AFTER LISTENING TO A POETRY SLAM,
AN OPEN MIC READING, I WROTE A POEM
INSPIRED BY GEORGE HERBERT’S “JORDAN”
Who says that girls with brass globes pierced
In the middle of their snake-like tongues,
Girls with atomic explosions tattooed between their shoulders,
Girls with their heads shaved bald
Are the only fit subjects for postmodern love poems?
Is there no longer any attraction to a body
Not mutilated with metal and garish colors.
Is there no longer any beauty in a Vermeer face,
Or a Botticelli Venus arising nude, not tattooed,
Among falling roses to stand on a scallop shell?
Must Venus have a bouquet of yellow roses tattooed on her ass?
Is all good structure, a termite-eaten, collapsing stair?
Must one write only what was once tabooed words,
Meaningless monosyllables to express
The intricacies and profundities of love?
Who states and advocates this new aesthetics?
Is the high school teacher with a fierce tiger
Tattooed three inches above her left ankle,
Or the spaced-out college professor
With a pink knee peeping out of a tear in his faded blue jeans,
Or the old, lickspittle professor trying to popular with hoi polloi?

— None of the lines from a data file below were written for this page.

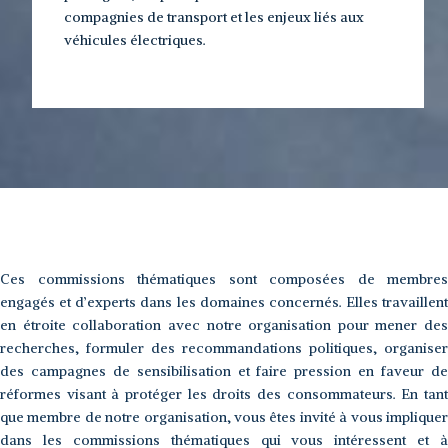
compagnies de transport et les enjeux liés aux
véhicules électriques.
Ces commissions thématiques sont composées de membres
engagés et d’experts dans les domaines concernés. Elles travaillent
en étroite collaboration avec notre organisation pour mener des
recherches, formuler des recommandations politiques, organiser
des campagnes de sensibilisation et faire pression en faveur de
réformes visant à protéger les droits des consommateurs. En tant
que membre de notre organisation, vous êtes invité à vous impliquer
dans les commissions thématiques qui vous intéressent et à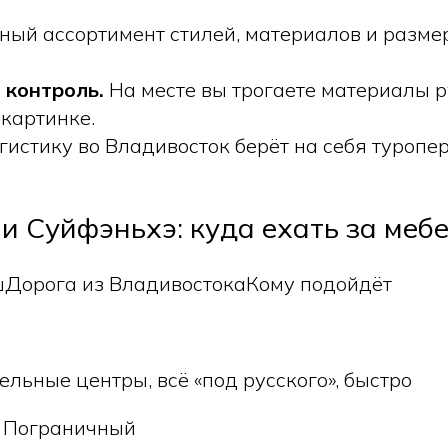
ый ассортимент стилей, материалов и разме
 контроль.
На месте вы трогаете материалы р
 картинке.
истику во Владивосток берёт на себя туропер
и Суйфэньхэ: куда ехать за меб
шДорога из ВладивостокаКому подойдёт
льные центры, всё «под русского», быстро
з Пограничный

I say this is new aesthetics is not required for expressing
love.
I’ll go back to Italy, touch magpie shadows
On the bare shoulder, not tattooed, of a Slavic Teutonic blonde
As we sip Campari among olive trees and poppies.
A POLISH BLONDE
Once, a real rose
Grew inside her heart.
The real rose had thorns,
She tore the real rose out.
Now in her heart
She has a thronless, wax rose.
It never changes,
Stays stiff, gathers dust.
A POLISH BLONDE AND A SLAVIC-TEUTONIC BLONDE
Ligeia combed her
Beauty-shopped golden hair
With a comb of real gold,
Barefoot, she sat
On a diamond rock,
Combing her alluring locks.
But Thetis with her blonde wig,
Propped tinsel-slippered feet
On coral colored bed sheets,
When a poet creates fantasies
Or realities, which girl should he
Have step on his imagined blue Turkish rug.
Which one should this aesthetic poet have walk
Among his bibelots, ivory lemurs, agate apes,
The one barefoot, or the one shod.
He could be au courant, have both,
But he wants his fiction intense.
Only one can provide the intensity,
See Aristotle’s Ethics, Book X
For the authority on such situations.
But the poet knows, as Coleridge said,
“Hope without an object cannot live.”
MY EDUCATION, A WASTE.
I WAS TAUGHT WHAT NIETZSCHE
CALLED “ THE HERD MENTALITY.”
I stayed up all night with a flashlight
Gazing at wild flowers, for the next day
I would be forced by my teacher
To go an ice cream factory.
I thought if I stared long enough at the wild flowers,
I would memorize their colors, shapes, and their lives.
When bored among my classmates
With their herd mentality and admiration of machinery,
I could conjure up wild flowers and imagine I was in a field
Rather than paying attention to paper cups
On an assembly line to be filled with chocolate and capped.
As I stood at the ice cream factory, an alien,
Being bored by machinery, so uniform and tame,
I thought how exciting each tree was,
An individual, authentic, and wild.
I wondered why my teacher
Never took us to look at oaks.
THE ILLEGAL ROOSTER
Roosters are illegal to be in the city limits
Of a petty city called “Tampa,”
But someone slipped a rooster in,
And it hid among the bamboo in their backyard.
When the rooster crowed,
People in Tampa had never heard a natural sound before.
They were accustomed to the sound of airplanes in the sky
And the sound of motors below.
The people ran out of their houses
With axes, pitchforks, sickles, chain saws and shotguns
Trying to find the source of this strange noise.
Many said it was sound of someone from outer space.